Nevertheless, Galileo’s law is superfluous, not
because of being deduced, but rather because Newtonian
physics can also describe falling bodies, in a similar
manner as Galileo’s law as shown in the comparative
limiting process. But if “reducing” theories are more
complex it is far from certain that they are able to
reproduce any statement of a theory to be reduced.
Comparisons between theories in the sense of
approximate derivation seem to be just comparisons of
mathematical structure and not of concrete explanations of
phenomena - and the possibility to compare mathematical
structure does not include that the “reducing” theory is able
128
at all to deal with the phenomena explained by the theory
to be reduced as it is the case in our simple example. If we
are able to deduce the laws of a theory we are
automatically able to explain their phenomena but we can’t
expect to be able to do that by virtue of comparisons
between mathematical structures as we will see in the
closing part of this presentation, which discusses the case
of general relativity in this respect.
This point doesn’t catch one’s eye if one considers
simple cases like that of Galileo’s law and has therefore
widely been overlooked within the debate of reduction. But
intertheoretic relations in physics actually are in many
cases nothing but comparisons between mathematical
structures: A look at the details shows, that e.g. in the case
of the Newtonian theory of gravitation and general relativity
the intertheoretic relation is much more complicated than a
limiting process and far from being well established. A
mathematical relation in a precise manner between these
theories is given e.g. in (Scheibe 1999) in terms of a
topological comparison between sets of models of these
theories formulated axiomatically (cf. p. 59-108 for the
case of general relativity). And while there are only single
cases in which explanations of concrete phenomena can
be compared (e.g. the planet’s orbits, cf. p. 89-101),
Scheibe’s “reduction” of the whole Newtonian theory of
gravitation is not completely worked out and can either
way be no deduction but nothing but a very subtle
comparison between mathematical structure.

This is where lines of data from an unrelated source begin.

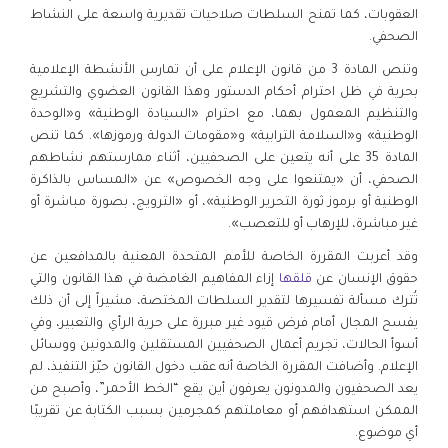
العقوبات، كما تمنح السلطات صلاحيات تقديرية واسعة على النشاط
الصحفي.
وتنص المادة 3 من قانون الإعلام على أن تمارس الأنشطة الإعلامية
بحرية في ظل احترام أحكام الدستور وهذا القانون العضوي والتشريع
والتنظيم المعمول بهما، مع احترام «السيادة الوطنية» و«الوحدة
الوطنية» و«السلامة الترابية» و«مقومات الدولة ورموزها». كما تنص
المادة 35 على أنه يتعين على الصحفيين، أثناء ممارستهم نشاطهم
الصحفي، أن «يمتنعوا على وجه الخصوص» عن «المساس بالذاكرة
الوطنية أو برموز ثورة التحرير الوطنية»، أو «الترويج، بصورة مباشرة أو
غير مباشرة، للإرهاب أو للتعصب».
وقد أعربت المقررة الخاصة للأمم المتحدة المعنية بالمدافعين عن
حقوق الإنسان عن
قلقها
إزاء المفاهيم الغامضة في هذا القانون والتي
تُترك مسألة تفسيرها لتقدير السلطات المختصة، مشيراً إلى أن ذلك
يفسح المجال أمام فرض قيود غير مبررة على حرية الرأي والتعبير، وفي
أسوأ الحالات، تجريم أعمال الصحفيين المستقلين والمدونين ووسائل
الإعلام. وأضافت المقررة الخاصة أنه عقب دخول القانون حيّز التنفيذ، لم
يعد الصحفيون والمدونون يعرفون أين يقع “الخط الأحمر”، وأصبح من
الممكن استهدافهم أو معاملتهم كمجرمين بسبب الكتابة عن تقريبًا
أي موضوع.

The second of Feyerabend’s objections concerns
language and the incommensurability of the vocabulary of
different theories. In our context, the equation of motion
within general relativity is the geodesic equation for neutral
test particles whereas Newton’s law of gravitation
describes a force between two masses. We thus are
concerned with two entirely different concepts and the
identification of the Newtonian gravitational potential with
Christoffel Symbols, which can be found in physics
textbooks (cf. e.g. (Misner et al. 1973), chapter 12), is a
“component manipulation” (l.c., p. 290) rather than a basis
for a deduction. Even more concrete, in the example of the
planet’s orbits their description within the Schwarzschild
solution deals with test particles without influence to the
overall curvature and thus without gravitational masses
whereas their Newtonian description is based on forces
between just these masses. Therefore, these concepts
cannot be related by any simple identification and we have
to concede that we cannot establish reductions via logical
deduction with the help of bridge laws.
But nevertheless theories need not to be
incommensurable – we can of course compare the
concepts of different theories. But this is in general a
difficult and not straight forward comparison process far
from being able to establish bridge laws suiting for a
logical deduction. We can relate the terms of two theories
with the help of special case studies and prove that e.g.
the Newtonian potential is somehow related to the
Christoffel symbols, but such case studies are no selfevident
processes and again lead to a comparing relation
rather than a deduction, and such a comparison on its own
doesn’t make any theory superfluous.